### Passage for review:
• • •

The complaint states that the plaintiff obtained in April, 1910, such judgment in this court for $1,598.60; that an execution and alias execution have been issued thereon, but both returned unsatisfied and no property found; that on May 22, 1910, a deed from Thompson to Cummings of certain real and chattel property was filed with the recorder of Cook’s Inlet precinct, the property being described as a placer mining claim, called the “Battle Axe,” certain log buildings, and the lot of ground on which one stood and a one-half interest in a saloon; that the deed was not made in good faith or for a valid consideration, but was the result of a conspiracy between defendants, and made with the intention of placing Thompson’s property beyond the reach of his creditors and to hinder, delay, and defraud the plaintiff in the collection of his judgment; that the defendant Cummings never took possession of the property, but that the same has remained at all times since in the custody and control of the defendant Thompson; that plaintiff’s judgment was obtained against defendant Thompson and one Dave Wallace, as copartners; that Wallace left the territory in 1907 to defraud plaintiff in the collection of his claim; that he has not returned, has no property in the territory, and is insolvent; that in 1910 Thompson mortgaged certain of the personal property to one Murphy; that the mortgage and deed were made for the purpose of hindering, delaying, and defrauding plaintiff in the collection of his judgment; that by them all of Thompson’s property, real and personal, was transferred; that defendant Thompson is insolvent, and neither Thompson nor Wallace has property, real or personal, individual or partnership, other than that conveyed by the deed.
Defendants have answered separately. The answer of the defendant Cummings admits the judgment, the issuance and return of executions, alleges the purchase by him from the defendant Thompson of the property in dispute, and that in February, 1910, he sold back to Thompson the saloon stock and rented to him the saloon building, denies that any other of the property has ever since the sale been in Thompson’s possession, denies all fraud in the sale, and alleges its purchase by him for $1,500.
The answer of the defendant Thompson is substantially the same as that of Cummings, alleging his (Thompson’s) possession of the saloon stock from-February,'1910, to May, 1911; that the mortgaging of it by him was in good faith; and that the mortgage has been paid. The affirmative matter of the answer is put in issue by the reply.

• • •

(Dataset excerpts)
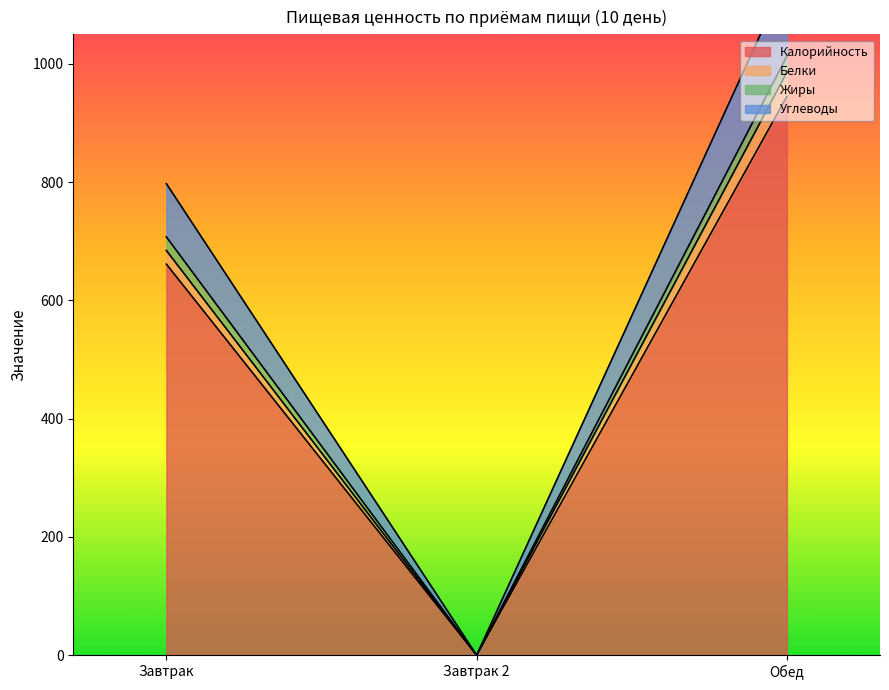

Reading right to left, what are all the values shown in this chart?

Калорийность: 945.0	0.0	661.4
Белки: 986.0	0.0	684.4
Жиры: 1013.0	0.0	707.4
Углеводы: 1148.0	0.0	797.4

• • •

### Directions for this task:
Edit the court passage from "Defendants have answered" to "him for $1,500.", replacing "saloon" with "tavern" throughout that span.

### The completed task:
Defendants have answered separately. The answer of the defendant Cummings admits the judgment, the issuance and return of executions, alleges the purchase by him from the defendant Thompson of the property in dispute, and that in February, 1910, he sold back to Thompson the tavern stock and rented to him the tavern building, denies that any other of the property has ever since the sale been in Thompson’s possession, denies all fraud in the sale, and alleges its purchase by him for $1,500.